----- Recorded data -----

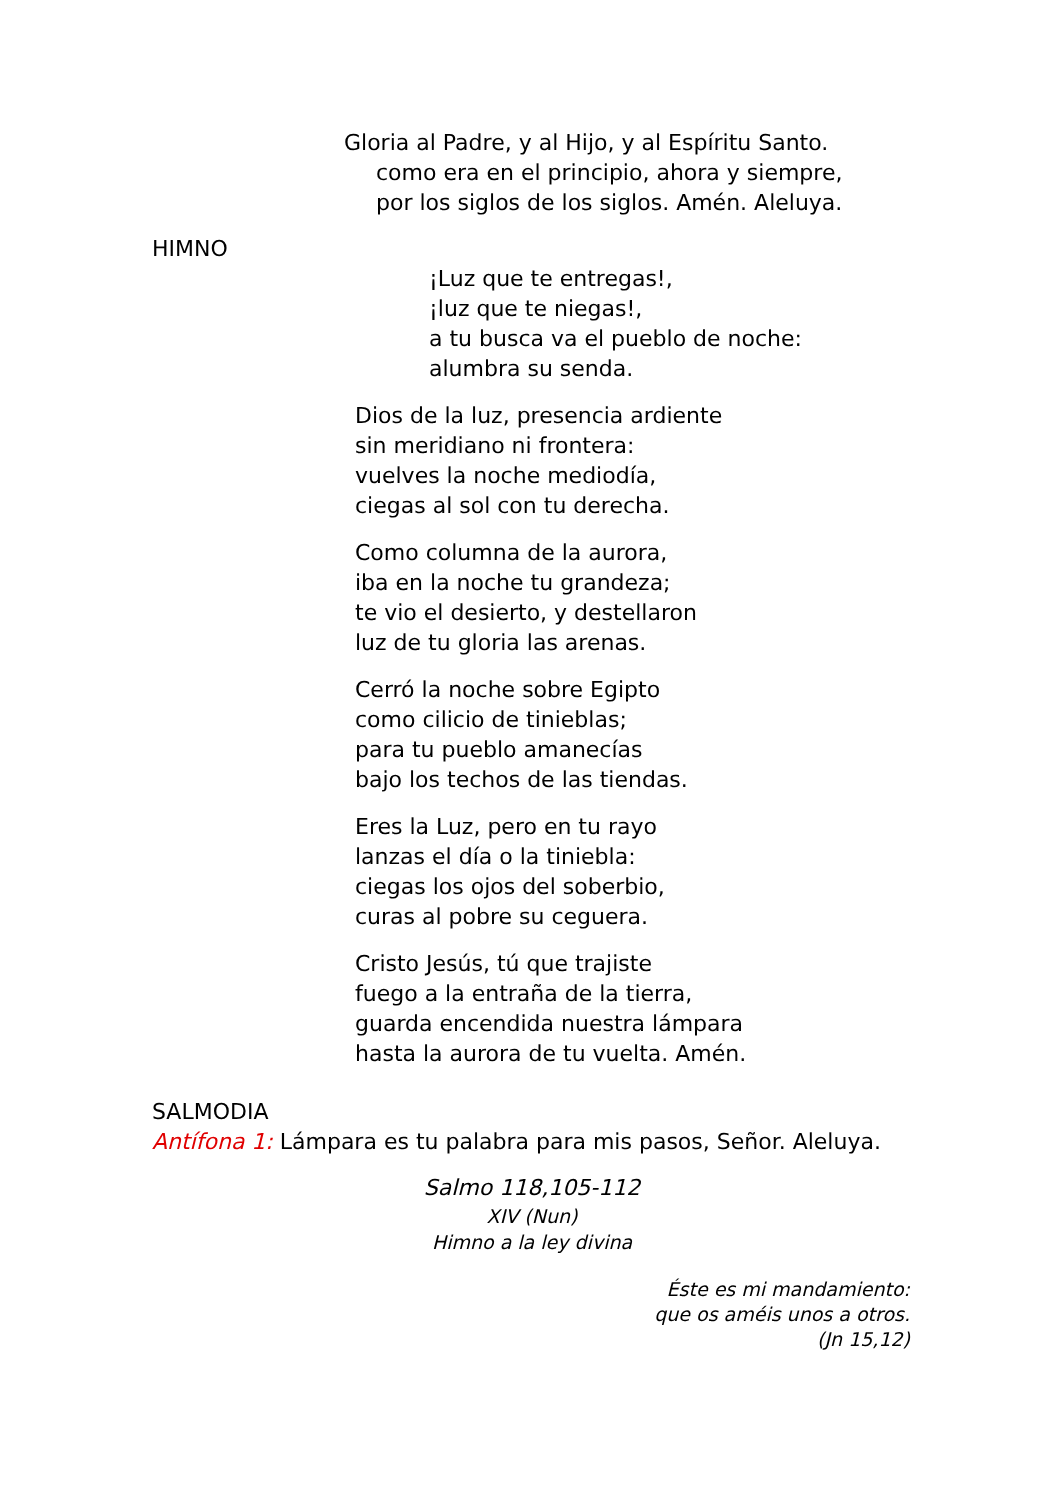Gloria al Padre, y al Hijo, y al Espíritu Santo.
como era en el principio, ahora y siempre,
por los siglos de los siglos. Amén. Aleluya.
HIMNO
¡Luz que te entregas!,
¡luz que te niegas!,
a tu busca va el pueblo de noche:
alumbra su senda.
Dios de la luz, presencia ardiente
sin meridiano ni frontera:
vuelves la noche mediodía,
ciegas al sol con tu derecha.
Como columna de la aurora,
iba en la noche tu grandeza;
te vio el desierto, y destellaron
luz de tu gloria las arenas.
Cerró la noche sobre Egipto
como cilicio de tinieblas;
para tu pueblo amanecías
bajo los techos de las tiendas.
Eres la Luz, pero en tu rayo
lanzas el día o la tiniebla:
ciegas los ojos del soberbio,
curas al pobre su ceguera.
Cristo Jesús, tú que trajiste
fuego a la entraña de la tierra,
guarda encendida nuestra lámpara
hasta la aurora de tu vuelta. Amén.
SALMODIA
Antífona 1: Lámpara es tu palabra para mis pasos, Señor. Aleluya.
Salmo 118,105-112
XIV (Nun)
Himno a la ley divina
Éste es mi mandamiento:
que os améis unos a otros.
(Jn 15,12)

-----

**Exercise**
Give an exact copy of every line from the one holding "Himno a la ley divina" through the end of the records, both included, and no other lines.

**Output of the task**
Himno a la ley divina
Éste es mi mandamiento:
que os améis unos a otros.
(Jn 15,12)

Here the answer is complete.